In particular, empty
must be a polymorphic value, meaning one value per every type a
. This is, for instance, possible for the list functor, where an empty list is polymorphic in a
, or for Maybe
with the polymorphic value Nothing
. Notice that these are all polymorphic data types that have a constructor that doesn't depend on the type parameter. The intuition is that, if you think of a functor as a container, this constructor creates and empty container. An empty container is automatically polymorphic.
Both concepts are tied to the idea of a "monoidal category", which is a category you can define the concept of a monoid in (and certain other kinds of algebraic structures). You can think of monoidal categories as: a category defines an abstract notion of functions of one argument; a monoidal category defines an abstract notion of functions of zero arguments or multiple arguments.
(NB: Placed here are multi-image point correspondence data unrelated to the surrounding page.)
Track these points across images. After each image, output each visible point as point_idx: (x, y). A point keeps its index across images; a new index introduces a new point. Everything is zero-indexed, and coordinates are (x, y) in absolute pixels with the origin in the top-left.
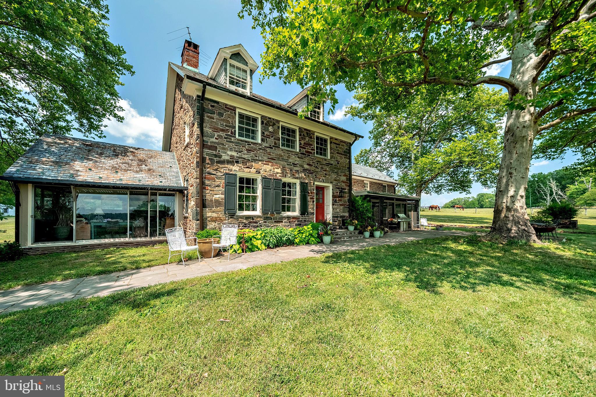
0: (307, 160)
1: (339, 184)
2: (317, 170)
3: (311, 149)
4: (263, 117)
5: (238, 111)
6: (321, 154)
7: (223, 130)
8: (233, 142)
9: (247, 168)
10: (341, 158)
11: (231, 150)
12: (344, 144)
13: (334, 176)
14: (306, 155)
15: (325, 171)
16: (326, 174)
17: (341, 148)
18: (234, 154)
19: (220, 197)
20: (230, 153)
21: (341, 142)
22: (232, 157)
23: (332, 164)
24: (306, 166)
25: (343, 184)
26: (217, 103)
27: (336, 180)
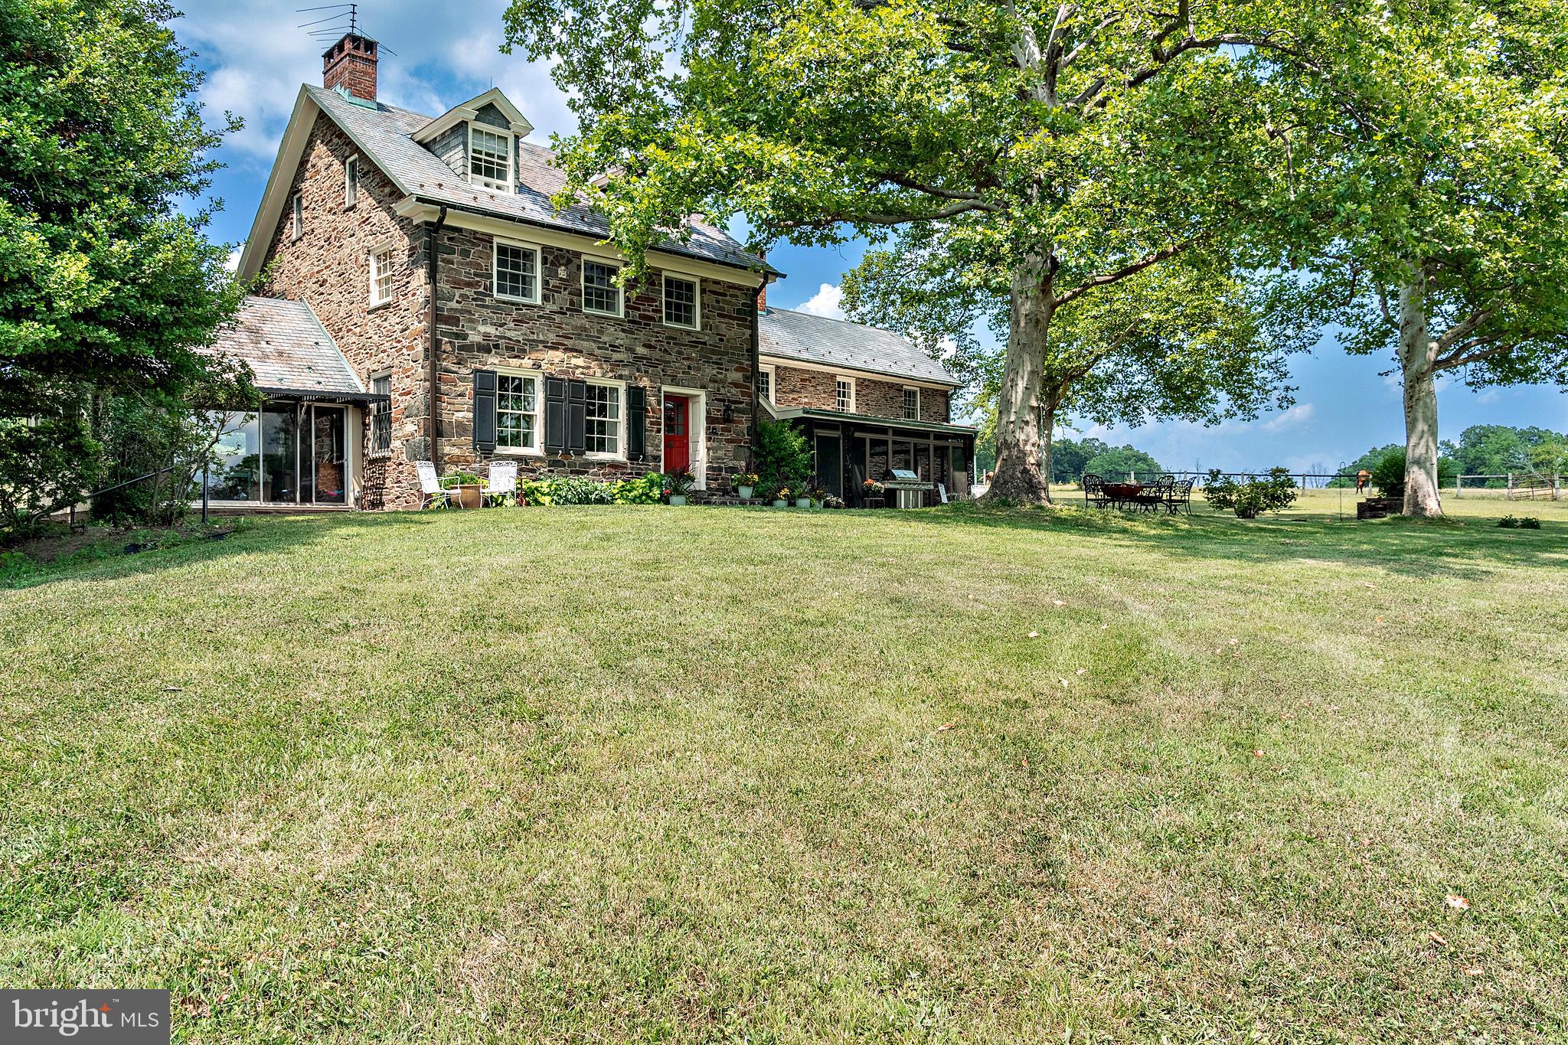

A monad is a monoid in the category of endofunctors; in other words, it's a monoid where the product (a function of 2 arguments) and the identity (a function of 0 arguments) use the concept of multi-argument function defined by a particular (bizarre) monoidal category (the monoidal category of endofunctors and composition).
An applicative functor is a monoidal functor. In other words, it's a functor that preserves all the structure of a monoidal category, not just the part that makes it a category. It should be obvious that that means it has mapN functions for functions with any number of arguments, not just functions of one argument (like a normal functor has).
So a monad exists within a particular monoidal category (which happens to be a category of endofunctors), while an applicative functor maps between two monoidal categories (which happen to be the same category, hence it's a kind of endofunctor).